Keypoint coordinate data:
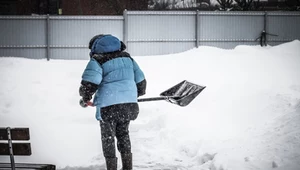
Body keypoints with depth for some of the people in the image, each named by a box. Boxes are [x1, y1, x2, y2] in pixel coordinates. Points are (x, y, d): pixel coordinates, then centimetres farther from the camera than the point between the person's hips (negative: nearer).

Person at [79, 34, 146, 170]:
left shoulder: (97, 60, -5)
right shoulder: (126, 57, 14)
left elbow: (89, 83, -17)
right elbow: (140, 79, 15)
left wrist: (86, 97, 3)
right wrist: (139, 92, 35)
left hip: (108, 107, -6)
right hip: (129, 104, 6)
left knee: (108, 138, 9)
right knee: (123, 134, 23)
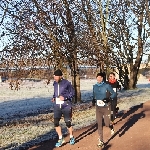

▶ **PROBLEM DETAILS**: Gather each line of the listing above that contains the word "left" and copy those lines unchanged.

▶ **EXERCISE RESULT**:
left shoulder: (97, 60, -5)
left elbow: (89, 83, -17)
left wrist: (86, 97, 3)
left hip: (108, 107, -6)
left knee: (108, 138, 9)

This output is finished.